El que se hace esclavo de esta
concupiscencia tirana forzosamente se aparta de Dios: porque, como dice
Jesucristo: Ningún siervo puede servir a dos señores; porque odiará al
uno y al otro amará, o porque se unirá al uno y despreciará al otro. No podéis
servir a Dios y al dinero. (Lc 16, 13)
¿Pago yo algún tributo a esa vil
concupiscencia? ¡Lejos de mí el amor de los míseros bienes del mundo! ¡Todos
mis tesoros a los pies de mi reina María! Hasta mis riquezas espirituales van a
ser suyas, ¡cuánto más las temporales! ¿Cómo podría ser esclavo teniendo
propiedad, y ser de la Reina del Cielo, teniendo el corazón pegado a la tierra?

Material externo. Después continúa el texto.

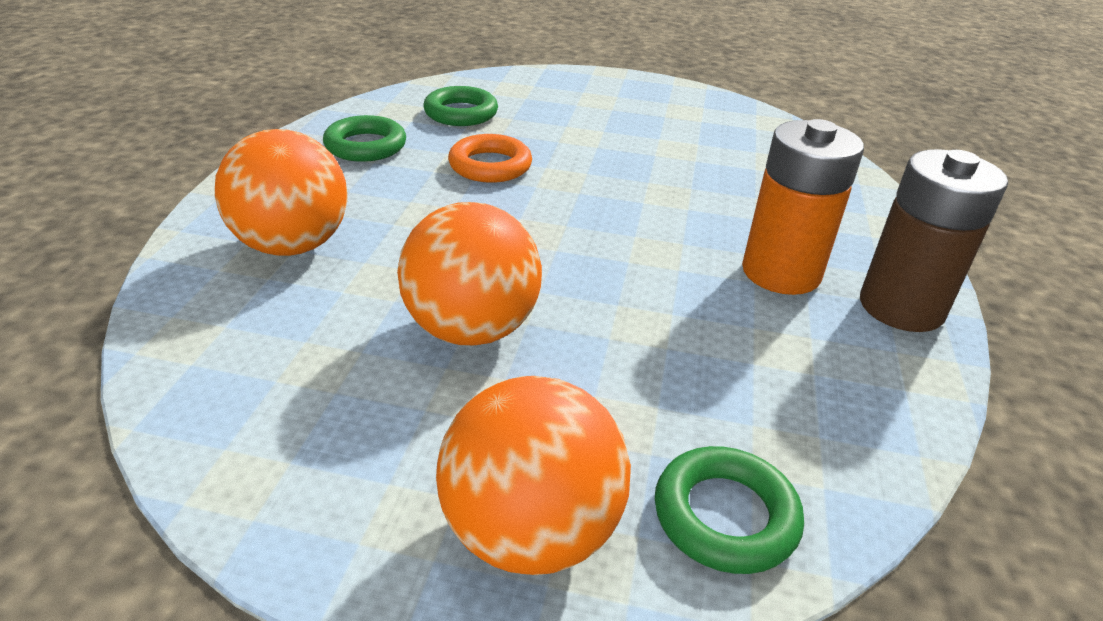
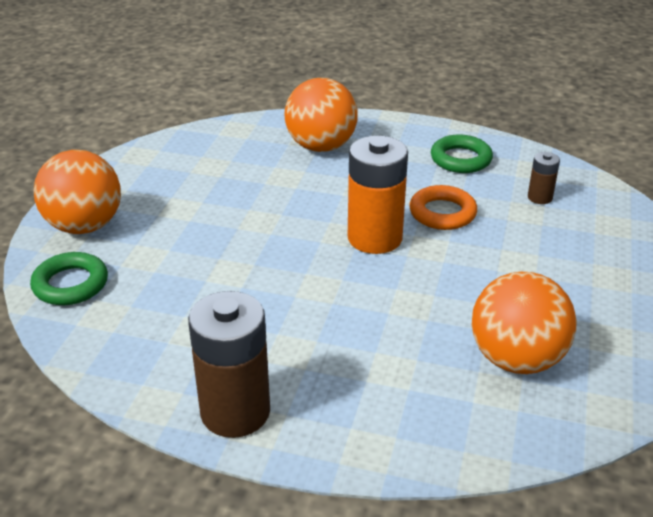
camera: 95 degrees right, 0 degrees up
orange ball [397,202,542,346] -> orange ball moved to [472,272,577,374]
green ring [423,86,498,126] -> brown battery [528,152,560,204]
orange battery [742,119,864,295] -> orange battery moved to [348,136,408,254]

Tal vez, aun después de haber dejado las riquezas, conservo el corazón pegado a
ciertas pequeñas comodidades. ¡Triste cosa que esos hilillos nos aten las alas
para no poder volar a Dios! Si no tenemos cadenas tampoco tenemos libertad, y
nuestra prisión es tanto más vergonzosa cuanto más fácil de romper. Pero luego
romperemos esas ataduras, si nos arrastra la suave cadena de la esclavitud de
María.
P. III. Soberbia
de la vida: es el sello del espíritu del mundo, que lleva la marca de
su padre, el gran soberbio Lucifer; es el sello especialmente del espíritu de
nuestro siglo de libertad e independencia, que repite como el ángel
caído: Non serviam; no quiero ser esclavo ni de Dios.

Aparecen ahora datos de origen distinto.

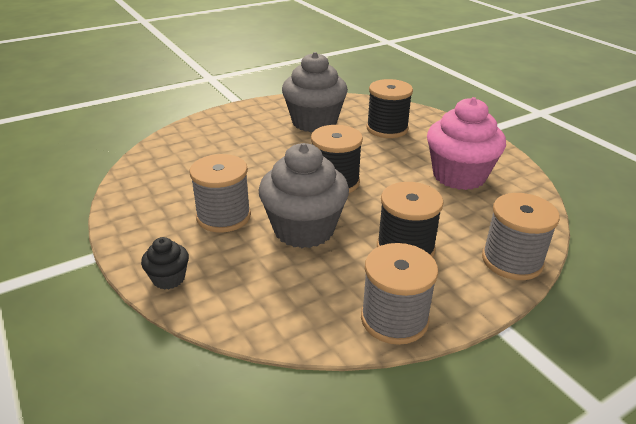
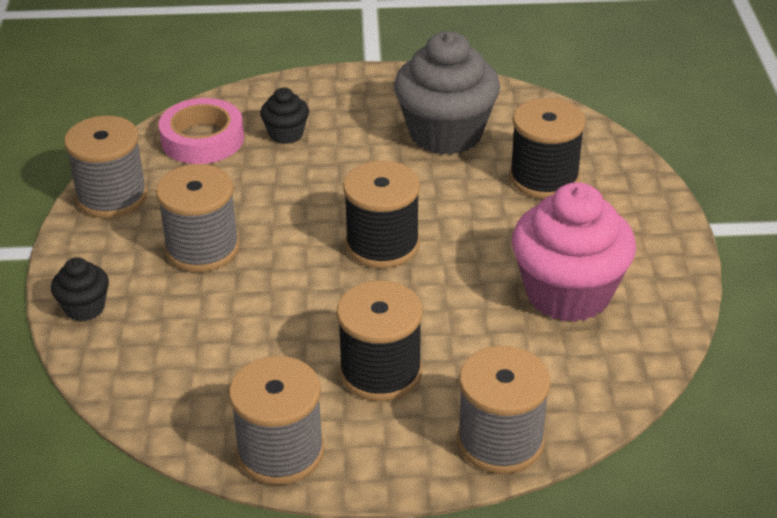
camera: 30 degrees right, 5 degrees up
grey cupcake [259,143,349,248] -> none
none -> grey spool [64,116,148,218]
none -> pink tape [159,98,244,164]
none -> black cupcake [260,88,309,144]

¡Cuán difícil es preservarnos del
contagio de esta peste que por todas partes se respira! Si tal vez nos creemos
libres de ella, ésa será la mejor prueba de que estamos muy inficionados.
Examinemos una y mil veces los motivos de nuestros actos, y hallaremos que
muchas veces, hasta los que parecen frutos sanos de virtud sólida, están
interiormente podridos, porque proceden de la viciada raíz de la soberbia.
Y ¿cómo nos preservaremos? Oponiendo
a la desenfrenada libertad la Santa Esclavitud, a la soberbia del mundo la
humildad de la Santísima Virgen; al Non serviam, grito de guerra
del demonio, el Ecce ancilla Domini, divisa de nuestra humildísima
Señora. Acostumbrémonos a obrar por ella y poco a poco nos irá entrando su
espíritu de esclava; y con esta dichosa esclavitud alcanzaremos la verdadera
libertad de espíritu y la dulcísima paz del corazón.